Over the next two years, 20 percent of those with pulmonary hypertension died, while all but two of those without it survived.

Sickle cell anemia afflicts about 72,000 Americans, according to the American Sickle Cell Anemia Association, primarily those of African descent. The chronic, often fatal anemia is marked by severe attacks of pain in the joints, leg ulcers and failure of many organs. Blood vessels are blocked when red blood cells become rigid as they are robbed of oxygen, forming a sickle shape.

While it has long been known that pulmonary hypertension develops in sickle cell patients and others with chronic anemias, the new study suggests the hypertension may be a major cause of sudden death in sickle cell patients. In pulmonary hypertension, the vessels that supply the lungs narrow and can't carry as much blood.
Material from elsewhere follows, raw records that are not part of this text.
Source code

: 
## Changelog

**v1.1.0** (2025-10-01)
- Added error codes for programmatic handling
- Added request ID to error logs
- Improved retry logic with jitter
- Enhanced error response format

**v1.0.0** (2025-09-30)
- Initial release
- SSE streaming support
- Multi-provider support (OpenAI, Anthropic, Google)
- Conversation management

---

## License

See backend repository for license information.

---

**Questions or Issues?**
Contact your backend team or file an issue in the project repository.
What happens in sickle cell and other anemias, Gladwin says, is that "in the plasma the hemoglobin destroys nitric oxide, and nitric oxide is a critical dilator of blood vessels. I call it the WD40 of blood vessels."

Pulmonary hypertension "is a single, independent predictor of mortality" in sickle cell patients, Gladwin says. But it's not known if it is the cause of death or a marker for something else that causes death. It could explain the high number of sudden deaths among sickle cell patients, he says.

Other experts call the new study exciting and hope it will lead to better screening and testing of sickle cell patients.

"A lot of these patients have pulmonary hypertension and are asymptomatic," says Dr. Claudia R. Morris, a pediatric emergency department physician and clinical researcher at Children's Hospital and Research Center in Oakland, Calif.

"To get an echo [echocardiogram] is very easy," she says.

Dr. Elliott Vichinsky wrote a commentary on the new study in the same issue of the journal, and is director of the Northern California NIH Sickle Cell Center in Oakland. He says, "I think this study could change the landscape of survival for 30 percent of sickle cell patients."

If the pulmonary hypertension is detected early, Vichinsky says, patients "can be started early on therapy such as transfusion." Eventually, the death rate might decline, he adds.

"I think every adult with sickle cell needs an echo every year," Vichinsky says. But he and Gladwin agree that persuading insurance plans to pay for the test, which Gladwin estimates costs $500 to $800, is not always easy or possible.

Currently, Vichinsky suspects most sickle cells patients are not being screened at all for lung hypertension.